Some producers believe that, under Order 636, access to premium gas markets requires expanding downstream. However, many producers lack the appropriately skilled people, financial resources, or corporate culture to effectively compete in these downstream markets.
An alternative to additional human and financial investment in downstream expansion is to form a strategic alliance with one customer.
By selling gas at the wellhead to a single buyer or buyer's representative and outsourcing marketing and related commercial activities, the administrative structure is simplified and streamlined. Routine but increasingly complex functions are bypassed, G&A costs are reduced, and management can increase its focus to a greater extent on strategic aspects of the core business.
In a good outsourcing situation, the producer should be concerned only with receiving valued, high-quality services on time. The efficiency or the methods used to provide these services is the concern of the service company. The burden of investment in resources and new technology for administrative services is transferred from the E&P company to the service company.
Decision makers in the professional core are responsible for evaluating, selecting, and monitoring the service companies.
In addition, the best of a noncore department's employees typically are offered positions in the service company. Those transferred employees, in turn, become part of the service provider's core business rather than a backroom cost center for the E&P company. This may give them greater opportunity for job enrichment and promotion.

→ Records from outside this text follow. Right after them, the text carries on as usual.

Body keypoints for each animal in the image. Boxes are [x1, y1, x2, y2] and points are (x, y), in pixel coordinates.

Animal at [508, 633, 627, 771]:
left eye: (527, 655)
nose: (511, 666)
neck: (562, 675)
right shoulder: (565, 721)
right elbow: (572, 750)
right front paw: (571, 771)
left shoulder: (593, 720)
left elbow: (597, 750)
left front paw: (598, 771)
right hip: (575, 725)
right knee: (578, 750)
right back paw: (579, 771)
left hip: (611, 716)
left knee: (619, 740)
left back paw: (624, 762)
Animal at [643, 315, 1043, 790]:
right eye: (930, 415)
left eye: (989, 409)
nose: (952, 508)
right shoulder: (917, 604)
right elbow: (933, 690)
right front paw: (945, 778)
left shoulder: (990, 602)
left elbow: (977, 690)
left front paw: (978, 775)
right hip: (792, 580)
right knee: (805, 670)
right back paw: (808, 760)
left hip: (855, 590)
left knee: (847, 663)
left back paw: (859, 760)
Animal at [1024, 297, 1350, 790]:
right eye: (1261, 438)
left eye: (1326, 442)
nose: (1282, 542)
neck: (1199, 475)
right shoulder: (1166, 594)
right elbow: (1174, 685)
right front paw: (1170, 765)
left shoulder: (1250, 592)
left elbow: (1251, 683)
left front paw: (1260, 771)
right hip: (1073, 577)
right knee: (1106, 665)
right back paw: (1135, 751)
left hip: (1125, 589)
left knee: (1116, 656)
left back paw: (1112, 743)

OUTSOURCING CONSIDERATIONS
To make the most of new outsourcing opportunities available in the oil and gas industry, producers should consider the following:
- What is the company's core business? Generally, the core activities are funding, exploration, production, and development.
- Which of the remaining noncore activities can be performed by an outside party? Noncore activities may include production and revenue accounting, marketing and related services, and other administrative tasks.

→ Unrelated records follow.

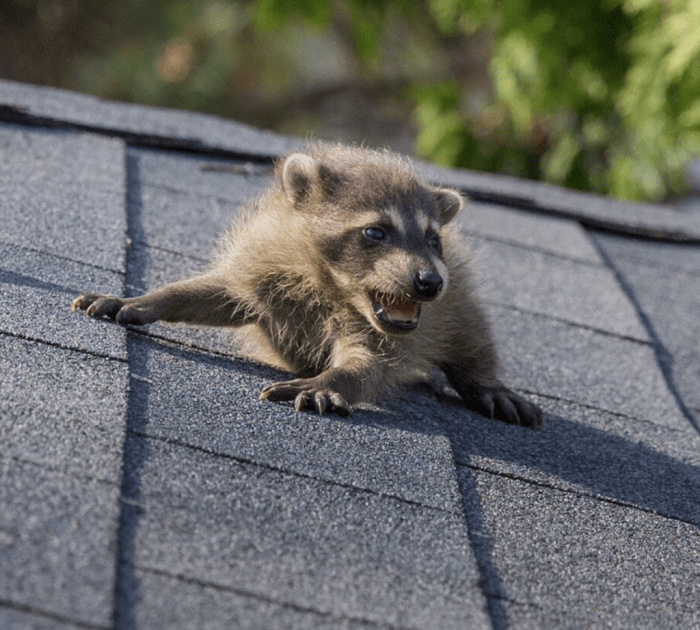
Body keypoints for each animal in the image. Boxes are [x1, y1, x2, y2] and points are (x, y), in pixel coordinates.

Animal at [72, 144, 542, 429]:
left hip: (457, 300)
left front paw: (330, 381)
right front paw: (148, 298)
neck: (328, 284)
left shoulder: (382, 328)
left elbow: (365, 364)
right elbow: (214, 294)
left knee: (472, 335)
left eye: (433, 240)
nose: (429, 282)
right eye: (376, 232)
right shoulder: (265, 267)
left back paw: (485, 381)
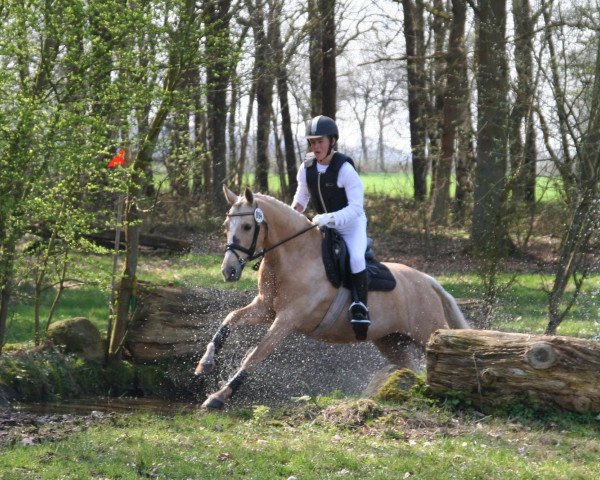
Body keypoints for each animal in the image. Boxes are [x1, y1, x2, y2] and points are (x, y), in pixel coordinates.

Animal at [196, 187, 468, 408]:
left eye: (247, 226)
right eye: (225, 227)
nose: (228, 271)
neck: (293, 257)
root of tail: (428, 280)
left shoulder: (287, 319)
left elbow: (256, 354)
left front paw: (219, 396)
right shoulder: (266, 309)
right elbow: (229, 320)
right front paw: (205, 363)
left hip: (427, 331)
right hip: (391, 341)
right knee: (411, 368)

- What are the benefits of outsourcing? Many times direct labor savings are only the tip of the cost iceberg. Secondary savings can be significant. Other considerations include cost effective access to specialized expertise and current technology and the ability to respond to dynamic personnel requirements and rapid changes in the business.
- What service companies are available to perform these noncore activities? Find companies whose core business is performing one or more of your noncore activities. You can maximize the benefits of outsourcing by contracting out an entire process, rather than selected functions, 'to one service provider.

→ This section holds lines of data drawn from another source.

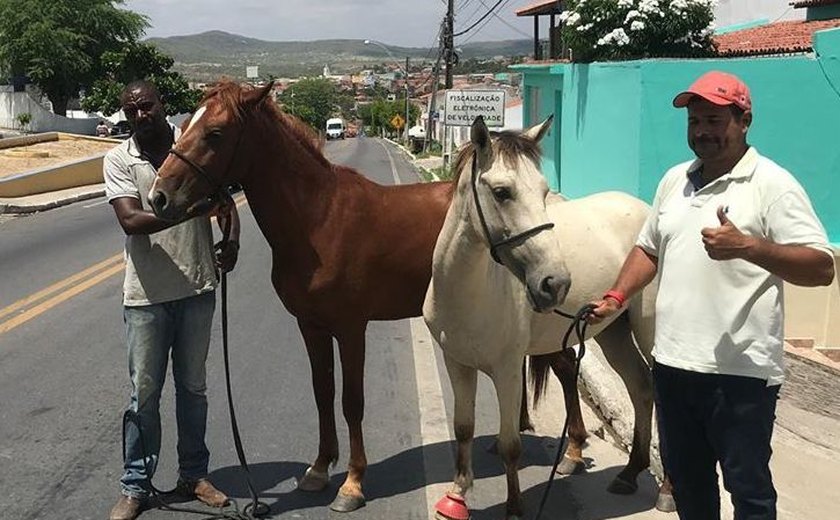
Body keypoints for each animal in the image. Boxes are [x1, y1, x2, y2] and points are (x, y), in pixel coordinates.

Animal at [424, 118, 668, 520]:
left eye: (543, 190)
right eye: (502, 192)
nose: (556, 283)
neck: (470, 292)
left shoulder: (508, 370)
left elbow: (510, 443)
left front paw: (514, 508)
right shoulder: (456, 362)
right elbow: (463, 428)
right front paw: (457, 497)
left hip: (649, 332)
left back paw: (668, 492)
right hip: (612, 331)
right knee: (641, 386)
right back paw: (630, 473)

- Which of these service companies best fits your company's outsourcing needs? Consider each service company's knowledge of the entirety of the business, ability to provide multiple services, willingness to customize service, cultural compatibility, long run costs, and financial strength.
The successful low cost producers of the 1990s will be companies that concentrate their resources in areas that add the greatest value to their bottom line. They will outsource noncore activities to parties offering more comprehensive packages of related administrative services. They will be smaller, more flexible, and quicker to react to changes in the competitive environment.
Now that opportunities for outsourcing traditionally in-house activities are available, producers should consider outsourcing as the cost effective business strategy to deal with challenges of the 1990s and beyond.